LTP was induced at baseline intensity using theta burst stimulation (TBS) consisting of ten trains of five 100 Hz stimulation repeated at 5 Hz. Slope of EPSPs was measured and results normalized to the average value measured during the 10 min baseline period. Recording continued for at least 30 min following TBS and the last 5 min was used to calculate the LTP. Panels A, B, and C correspond to data from young mice, whereas, panels D, E, and F correspond to data from old mice (gray circles/bars – control (nonTg or 3xTg-AD), black circles/bars – fed lipoic acid (nonTg or 3xTg-AD + lipoic acid). A graph showing the first 10 min of baseline followed by the percentage of the baseline response elicited after TBS for 30 min for (A) young nonTg mice, (B) young 3xTg-AD mice, (D) old nonTg mice, (E) old 3xTg-AD mice. Bar graphs showing the measured LTP using % EPSP for the last 5 min of the response to TBS stimulation for (C) young mice and (F) old mice. Total n = 51 slices, n ≥ 5 slices/group and at least 3-4 animals/group. *P ≤ 0.05, **P ≤ 0.01.
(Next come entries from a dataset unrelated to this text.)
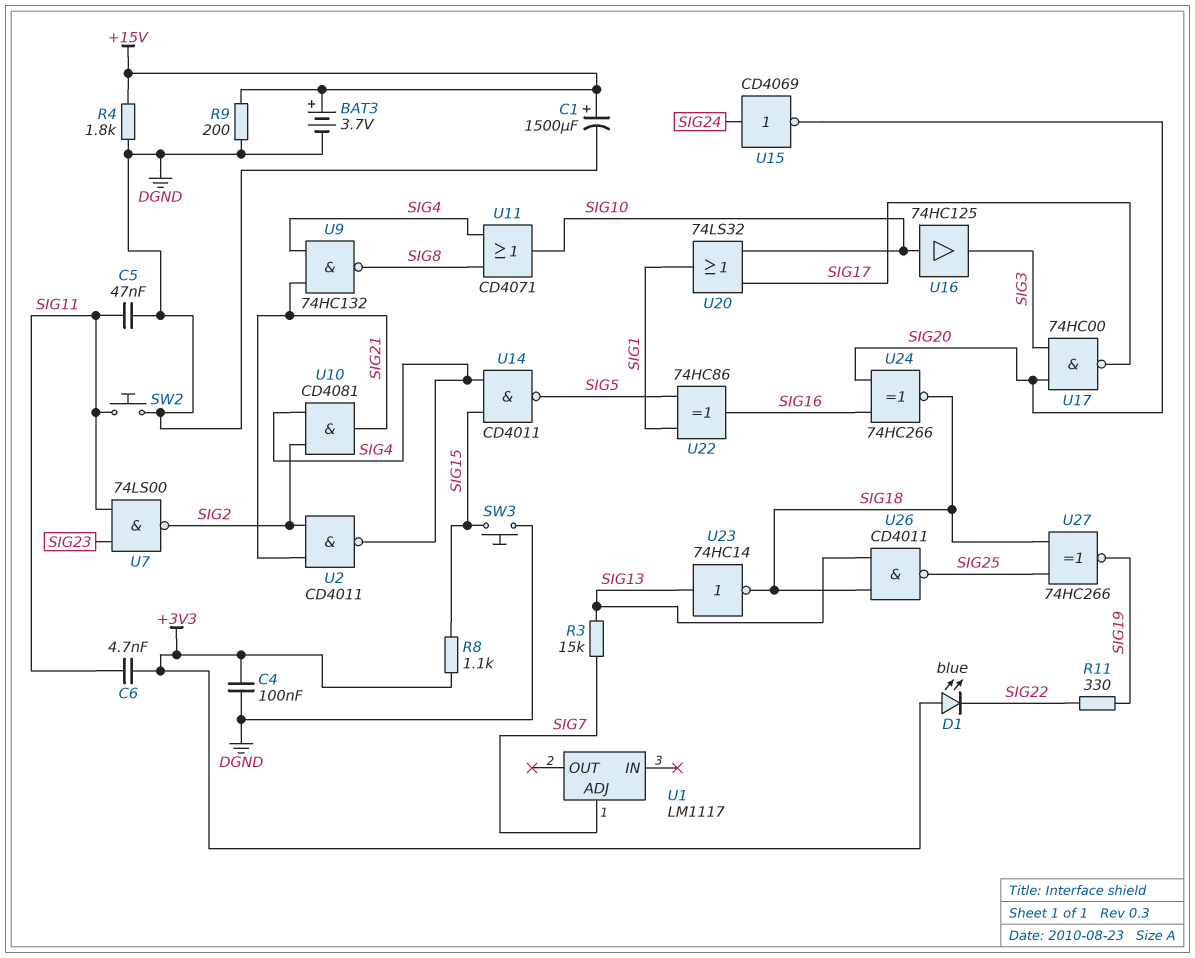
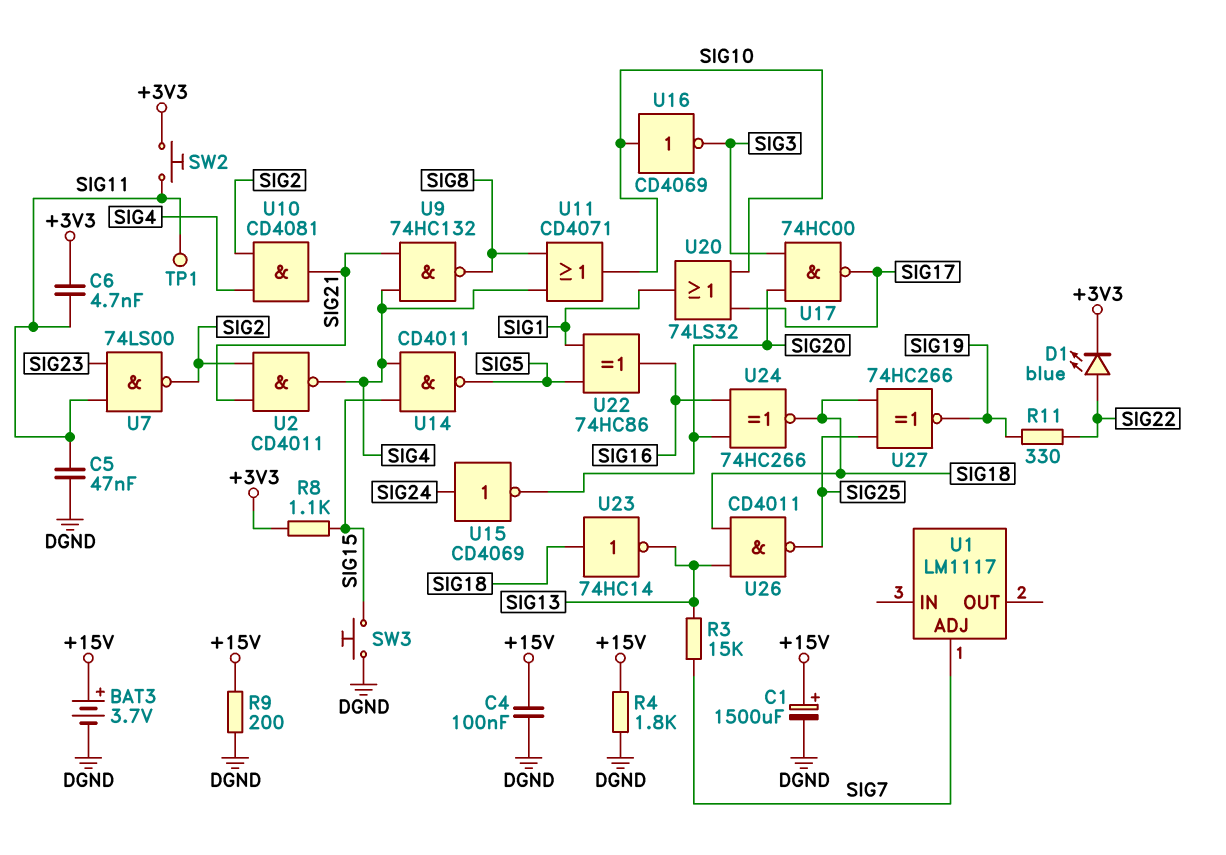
C4: 100nF (+3V3, DGND) -> 100nF (+15V, DGND)
D1: LED blue (A +3V3, K SIG22) -> LED blue (A SIG22, K +3V3)
SW2: button (DGND, SIG11) -> button (+3V3, SIG11)
TP1: none -> test point (SIG11)
U16: buffer 74HC125 (in SIG10, out SIG3) -> NOT CD4069 (in SIG10, out SIG3)
U23: NOT 74HC14 (in SIG13, out SIG18) -> NOT 74HC14 (in SIG18, out SIG13)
Figure 10. Sites of action and effects of lipoic acid on brain glucose metabolism.

The scheme shows the PI3K/Akt pathway of insulin signaling and the effects of lipoic acid on the different components investigated in this study: (A) glucose uptake, (B) total GLUT3 and GLUT4 expression, (C) translocation of GLUT3 and GLUT4 to the plasma membrane from intracellular vesicles, (D) changes in IRS-Tyr⁶⁰⁸ /IRS-Ser³⁰⁷ ratio, (E) activation of Akt, (F) phosphorylation of GSK3β at Ser⁹, and (G) synaptic plasticity.